Трудно сказать, каким образом Муравьев-Апостол собирался тратить полученные деньги — мизерную сумму, если иметь в виду поход мятежного полка на столицы. Однако сама жизнь подсказала основную «статью расхода» — подкуп нижних чинов.

После истории с полковым командиром у Муравьева больше не было законных оснований для командования солдатами. Оставалось надеяться на их «доброе отношение» и на силу денег. Уже 29 декабря унтер-офицер Григорьев получил от своего батальонного командира 25 рублей за помощь в побеге из-под ареста. В последующие дни восстания и сам руководитель мятежа, и его офицеры активно раздавали деньги солдатам — в этом на следствии они сами неоднократно признавались. И если раньше, до восстания, раздача денег солдатам могла быть оправдана желанием облегчить их тяжелую жизнь, то теперь речь могла идти только о покупке их лояльности. Солдаты брали деньги очень охотно. Именно на эти цели ушли все «экспроприированные» у жандармов суммы.

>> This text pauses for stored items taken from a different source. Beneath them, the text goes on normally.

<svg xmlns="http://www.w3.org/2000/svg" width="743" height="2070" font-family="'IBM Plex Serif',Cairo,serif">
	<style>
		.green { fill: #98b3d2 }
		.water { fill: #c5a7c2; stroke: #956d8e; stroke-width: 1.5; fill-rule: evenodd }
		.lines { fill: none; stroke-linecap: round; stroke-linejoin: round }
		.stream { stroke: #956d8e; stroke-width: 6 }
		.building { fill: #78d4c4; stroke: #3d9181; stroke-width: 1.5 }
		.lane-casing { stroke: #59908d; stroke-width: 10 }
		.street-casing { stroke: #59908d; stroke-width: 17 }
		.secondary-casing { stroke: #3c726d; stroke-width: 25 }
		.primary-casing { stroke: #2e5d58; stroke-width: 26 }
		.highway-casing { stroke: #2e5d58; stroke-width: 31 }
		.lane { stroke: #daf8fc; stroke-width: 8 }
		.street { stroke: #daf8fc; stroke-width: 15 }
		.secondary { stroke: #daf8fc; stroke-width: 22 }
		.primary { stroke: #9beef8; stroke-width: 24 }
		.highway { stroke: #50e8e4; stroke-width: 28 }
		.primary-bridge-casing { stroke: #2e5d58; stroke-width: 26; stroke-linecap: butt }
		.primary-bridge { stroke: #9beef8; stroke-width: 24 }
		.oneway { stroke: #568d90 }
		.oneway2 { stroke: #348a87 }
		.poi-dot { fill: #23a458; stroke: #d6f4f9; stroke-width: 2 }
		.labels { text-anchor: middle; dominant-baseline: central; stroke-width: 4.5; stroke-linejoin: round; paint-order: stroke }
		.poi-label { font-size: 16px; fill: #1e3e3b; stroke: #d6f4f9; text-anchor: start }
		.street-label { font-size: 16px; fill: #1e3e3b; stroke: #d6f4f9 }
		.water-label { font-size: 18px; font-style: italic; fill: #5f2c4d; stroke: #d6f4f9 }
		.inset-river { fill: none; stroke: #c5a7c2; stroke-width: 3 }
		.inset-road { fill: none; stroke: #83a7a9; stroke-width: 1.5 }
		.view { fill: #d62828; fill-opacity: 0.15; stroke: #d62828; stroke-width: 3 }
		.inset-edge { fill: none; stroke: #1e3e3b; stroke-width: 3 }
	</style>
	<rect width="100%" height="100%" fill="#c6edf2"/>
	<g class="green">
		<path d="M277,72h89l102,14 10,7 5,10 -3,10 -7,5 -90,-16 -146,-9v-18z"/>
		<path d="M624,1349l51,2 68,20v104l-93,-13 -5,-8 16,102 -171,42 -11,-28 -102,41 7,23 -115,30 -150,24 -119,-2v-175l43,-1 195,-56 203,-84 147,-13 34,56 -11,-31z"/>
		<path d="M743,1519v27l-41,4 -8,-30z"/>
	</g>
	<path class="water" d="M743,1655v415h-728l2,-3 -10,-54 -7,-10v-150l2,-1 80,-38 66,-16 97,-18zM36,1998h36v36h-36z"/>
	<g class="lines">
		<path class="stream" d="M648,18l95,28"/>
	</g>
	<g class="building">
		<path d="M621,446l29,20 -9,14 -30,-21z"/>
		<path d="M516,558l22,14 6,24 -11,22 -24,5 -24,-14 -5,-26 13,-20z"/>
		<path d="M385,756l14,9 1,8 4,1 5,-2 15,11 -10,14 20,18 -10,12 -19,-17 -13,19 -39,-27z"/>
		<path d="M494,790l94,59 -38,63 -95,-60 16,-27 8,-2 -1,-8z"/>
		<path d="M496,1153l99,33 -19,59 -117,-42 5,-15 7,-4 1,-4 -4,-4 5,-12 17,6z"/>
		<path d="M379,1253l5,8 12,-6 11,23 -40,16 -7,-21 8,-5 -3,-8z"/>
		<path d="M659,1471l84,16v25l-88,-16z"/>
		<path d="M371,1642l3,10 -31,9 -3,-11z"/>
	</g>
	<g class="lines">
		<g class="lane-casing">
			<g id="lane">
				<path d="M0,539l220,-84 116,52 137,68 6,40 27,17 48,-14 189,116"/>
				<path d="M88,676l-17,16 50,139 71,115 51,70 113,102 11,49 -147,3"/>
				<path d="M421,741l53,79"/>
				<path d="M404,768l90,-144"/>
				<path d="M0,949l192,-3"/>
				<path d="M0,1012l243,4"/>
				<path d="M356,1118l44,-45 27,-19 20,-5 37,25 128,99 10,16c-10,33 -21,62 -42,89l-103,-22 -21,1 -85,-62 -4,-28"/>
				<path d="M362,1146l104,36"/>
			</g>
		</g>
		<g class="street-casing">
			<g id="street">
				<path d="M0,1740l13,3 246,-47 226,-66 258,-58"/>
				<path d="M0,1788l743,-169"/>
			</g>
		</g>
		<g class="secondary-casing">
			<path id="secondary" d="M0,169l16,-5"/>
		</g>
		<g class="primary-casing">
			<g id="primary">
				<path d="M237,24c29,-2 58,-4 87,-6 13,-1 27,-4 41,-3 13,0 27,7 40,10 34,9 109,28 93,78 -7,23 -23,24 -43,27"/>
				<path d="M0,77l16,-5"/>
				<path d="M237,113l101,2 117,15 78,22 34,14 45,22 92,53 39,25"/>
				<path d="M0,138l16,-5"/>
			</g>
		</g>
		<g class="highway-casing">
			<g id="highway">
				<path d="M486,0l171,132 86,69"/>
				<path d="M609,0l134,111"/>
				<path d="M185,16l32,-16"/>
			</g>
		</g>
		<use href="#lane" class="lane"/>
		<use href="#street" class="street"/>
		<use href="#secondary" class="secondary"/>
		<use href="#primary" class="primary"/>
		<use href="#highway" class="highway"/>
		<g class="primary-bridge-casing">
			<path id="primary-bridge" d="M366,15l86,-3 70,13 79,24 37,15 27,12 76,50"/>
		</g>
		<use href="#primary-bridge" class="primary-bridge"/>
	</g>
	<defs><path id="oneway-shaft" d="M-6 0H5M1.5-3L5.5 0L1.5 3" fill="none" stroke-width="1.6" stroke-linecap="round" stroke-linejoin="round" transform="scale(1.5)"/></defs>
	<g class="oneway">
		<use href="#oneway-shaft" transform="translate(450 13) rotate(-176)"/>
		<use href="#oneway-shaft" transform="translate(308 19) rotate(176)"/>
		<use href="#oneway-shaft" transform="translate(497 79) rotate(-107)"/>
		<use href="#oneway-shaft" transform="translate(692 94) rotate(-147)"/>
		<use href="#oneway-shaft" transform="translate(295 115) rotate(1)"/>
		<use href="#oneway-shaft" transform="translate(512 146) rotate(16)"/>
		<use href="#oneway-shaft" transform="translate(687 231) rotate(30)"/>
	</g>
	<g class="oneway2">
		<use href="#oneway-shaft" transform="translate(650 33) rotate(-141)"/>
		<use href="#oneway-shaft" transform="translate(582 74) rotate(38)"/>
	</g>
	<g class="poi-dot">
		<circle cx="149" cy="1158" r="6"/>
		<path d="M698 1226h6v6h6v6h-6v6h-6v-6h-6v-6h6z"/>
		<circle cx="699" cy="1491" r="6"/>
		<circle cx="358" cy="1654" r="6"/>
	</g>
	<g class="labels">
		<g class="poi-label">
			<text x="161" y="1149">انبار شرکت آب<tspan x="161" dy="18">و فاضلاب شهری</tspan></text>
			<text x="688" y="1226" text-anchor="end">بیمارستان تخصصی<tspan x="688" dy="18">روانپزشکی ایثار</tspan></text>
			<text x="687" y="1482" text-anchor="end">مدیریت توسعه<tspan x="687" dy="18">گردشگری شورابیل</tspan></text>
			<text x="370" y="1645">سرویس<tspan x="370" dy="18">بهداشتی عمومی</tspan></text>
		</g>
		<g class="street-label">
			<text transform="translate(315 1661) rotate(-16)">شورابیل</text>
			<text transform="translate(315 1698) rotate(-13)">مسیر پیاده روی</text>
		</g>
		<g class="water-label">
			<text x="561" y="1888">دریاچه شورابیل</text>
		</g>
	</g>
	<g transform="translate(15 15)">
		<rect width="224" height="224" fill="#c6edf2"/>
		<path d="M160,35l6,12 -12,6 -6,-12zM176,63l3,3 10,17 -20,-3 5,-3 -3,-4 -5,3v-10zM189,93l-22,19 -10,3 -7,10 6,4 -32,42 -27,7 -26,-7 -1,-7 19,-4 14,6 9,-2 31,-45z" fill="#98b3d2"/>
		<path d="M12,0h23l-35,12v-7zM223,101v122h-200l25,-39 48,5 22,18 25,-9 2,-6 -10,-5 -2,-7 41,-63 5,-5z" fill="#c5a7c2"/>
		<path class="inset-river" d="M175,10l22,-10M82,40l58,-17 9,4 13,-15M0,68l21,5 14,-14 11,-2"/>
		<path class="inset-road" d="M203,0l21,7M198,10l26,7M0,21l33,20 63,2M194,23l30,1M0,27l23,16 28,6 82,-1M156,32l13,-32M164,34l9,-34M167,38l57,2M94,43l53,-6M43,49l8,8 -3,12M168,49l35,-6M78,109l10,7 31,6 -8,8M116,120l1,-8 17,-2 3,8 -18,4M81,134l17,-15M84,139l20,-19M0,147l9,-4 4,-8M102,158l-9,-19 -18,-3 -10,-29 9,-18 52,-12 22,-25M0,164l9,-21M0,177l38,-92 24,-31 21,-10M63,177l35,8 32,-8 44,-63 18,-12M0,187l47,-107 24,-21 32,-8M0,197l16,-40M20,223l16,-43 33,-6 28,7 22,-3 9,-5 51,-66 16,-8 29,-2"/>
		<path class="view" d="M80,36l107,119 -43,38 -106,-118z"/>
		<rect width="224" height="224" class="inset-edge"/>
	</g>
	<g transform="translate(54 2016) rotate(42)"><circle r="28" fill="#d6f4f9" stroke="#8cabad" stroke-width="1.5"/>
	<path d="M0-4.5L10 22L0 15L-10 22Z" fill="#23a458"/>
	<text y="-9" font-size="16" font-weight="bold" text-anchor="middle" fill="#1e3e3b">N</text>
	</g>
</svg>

И в глазах солдат Муравьев-Апостол быстро превратился из обличенного официальной властью командира в атамана разбойничьей шайки. Раньше его приказам они обязаны были подчиняться под угрозой наказания. Теперь же за исполнение приказа подполковник стал платить — а значит, этим приказам можно было и не подчиняться. В тот же день, 30 декабря, нижние чины уже настолько осмелели, что стали приходить на квартиру батальонного командира «в пьяном виде и в большом беспорядке». По свидетельству одного из случайно оказавшихся в Василькове офицеров, солдаты просили у Муравьева «позволения пограбить, но подполковник оное запретил».

В Василькове руководитель мятежа понял, что не знает, куда вести свое войско. На следствии Муравьев-Апостол покажет: «Из Василькова я мог действовать трояким образом: 1) идти на Киев, 2) идти на Белую Церковь, и 3) двинуться поспешнее к Житомиру». В Белой Церкви был расквартирован 17-й егерский полк, в котором служил член Южного общества подпоручик Александр Вадковский, родной брат Федора Вадковского. Вадковский приехал 30 декабря в Васильков, увиделся с Муравьевым и пообещал содействие. В Житомире же и около него служили многие члены Общества соединенных славян. Но логичнее всего представлялось движение на Киев — там находился штаб 4-го пехотного корпуса под командованием генерала Щербатова. Предстояло, опираясь на контакты уехавшего в отпуск Трубецкого, просить Щербатова о помощи. Но с корпусным командиром не было вообще никакой связи — и эту связь еще нужно было установить.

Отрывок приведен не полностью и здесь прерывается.